It didn’t appear to be a gimmick, but rather a revolution.

The center position was dead.  Heck, positions in general were dead.  The Miami Heat rolled over the Oklahoma City Thunder in the 2012 NBA Finals preaching a “positionless” mantra.  Five basketball players.  No positions.  LeBron James, Dwyane Wade, Chris Bosh and two shooters.  Basketball, as we currently knew it, would be forever changed thanks to a 6’8″, once-in-a-generation talent.

What followed early on was an onslaught of teams doing what Miami did.  Put your best five forward, regardless of size or position.  The Utah Jazz were trotting out a starting lineup which included three power forwards.  The Houston Rockets often surrounded newly acquired center Omer Asik with a slew of wing players that could shoot it from deep.  And the New York Knicks felt using Miami’s formula could make them contenders.

Small ball, at least on paper, made sense for the Knicks.  They had a center who could control the paint all by himself in the reigning Defensive Player of the Year, Tyson Chandler.  They had a slew of shooters with Jason Kidd now in place, joining J.R. Smith, Steve Novak and Chris Copeland.  But the most important ingredient was Carmelo Anthony.  Anthony was the superstar who could make this work due to his ability to create a mismatch every night of the week.  Teams that guarded Melo with a traditional 4 would get smoked thanks to Anthony’s ability to break down slower defenders off the dribble.  Teams that cross-matched Melo against a smaller defender would get punished in the post.  And teams that doubled the scoring champion risked surrendering open 3-point looks, shots the team thrived on all season.

In the playoffs, it turned out everyone was wrong.  Golden State went small against the San Antonio Spurs and were defeated.  Houston flamed out against a banged up Oklahoma City team in round 1.  Three of the four conference finalists (the Memphis Grizzlies, Indiana Pacers and San Antonio) had big, traditional front lines.  The exception?  Miami.  Small ball, or the positional revolution, wasn’t a revolution at all.  Miami was the exception to the rule, not the start of a new style of play that would take over the NBA.  The Miami Heat have LeBron James, a player whose combined size and skill set have never been seen on a basketball court before and likely never will be seen again.  They can get away with what they do because of LeBron’s unparalleled versatility, both offensively and defensively.

Carmelo Anthony, as good as he is, is not LeBron James.  No one is.  The Knicks flamed out in round 2 of the 2013 NBA playoffs against an Indiana team that was simply bigger than they were.  A season that started with so much promise early on ended with a barrage of question marks.  Were the Knicks really contenders?
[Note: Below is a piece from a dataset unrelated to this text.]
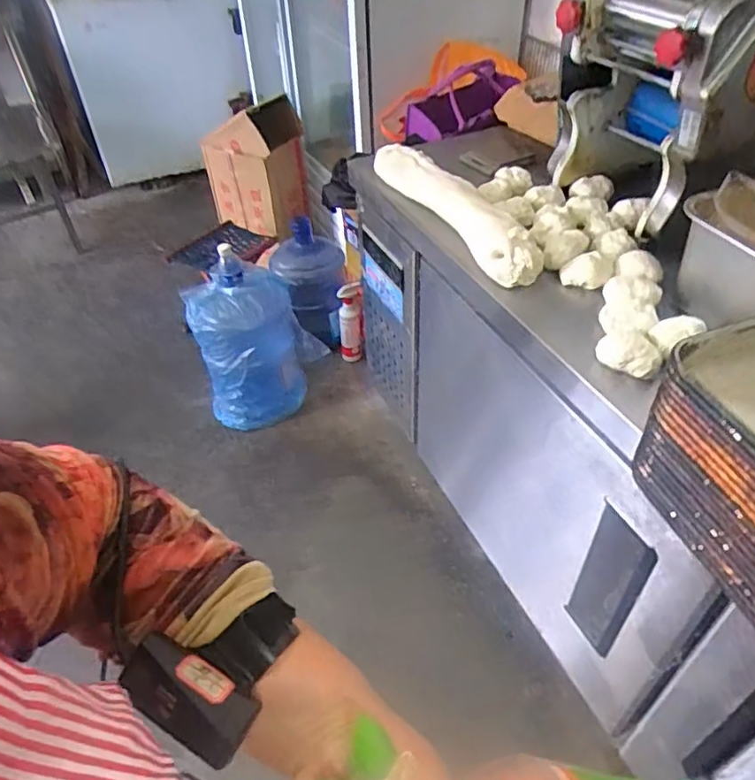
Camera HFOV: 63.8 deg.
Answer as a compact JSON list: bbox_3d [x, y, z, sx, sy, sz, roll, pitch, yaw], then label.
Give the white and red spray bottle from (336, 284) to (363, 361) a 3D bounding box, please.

Could they get to the conference finals playing this way? And, most importantly, can they play any other way and win, considering their roster?

The answer, in short, is no to all of the above.  The Knicks are in a bit of a quandary after achieving their best season in over a decade.  Carmelo Anthony clearly can make it work at the 4 on offense, but Tyson Chandler needs more help inside.  Kenyon Martin was good in spurts, but with him and Tyson playing together, you’ve eliminated two positions on offense.  The real hope here for Knicks fans would be Amar’e Stoudemire, but he has proven time and time again he cannot stay on the floor.  With the Chicago Bulls getting Derrick Rose back, the Indiana Pacers returning a year older and a year better next season and the Brooklyn Nets in the mix with a fairly imposing front line of their own, the Knicks would be hard pressed to be able to have any real playoff success with their small-ball lineup.
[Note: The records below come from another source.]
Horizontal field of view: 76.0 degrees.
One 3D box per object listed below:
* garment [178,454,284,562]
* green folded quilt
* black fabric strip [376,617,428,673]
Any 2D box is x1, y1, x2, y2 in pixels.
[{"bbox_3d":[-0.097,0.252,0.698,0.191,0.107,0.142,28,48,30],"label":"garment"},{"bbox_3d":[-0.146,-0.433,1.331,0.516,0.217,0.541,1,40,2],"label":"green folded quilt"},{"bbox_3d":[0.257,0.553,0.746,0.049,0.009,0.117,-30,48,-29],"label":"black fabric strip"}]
Unfortunately, the best Knickerbocker team we saw this season was a small Knickerbocker team.  In a league where it appeared size no longer mattered, the 2013 playoffs proved differently.  But with little wiggle room under the salary cap and no real desirable trade assets outside of Iman Shumpert (who they covet) and Carmelo Anthony (not going anywhere), this may be the style they are forced to stick with.

And unless Amar’e Stoudemire gets healthy, it’ll be hard to accept the New York Knicks as true contenders.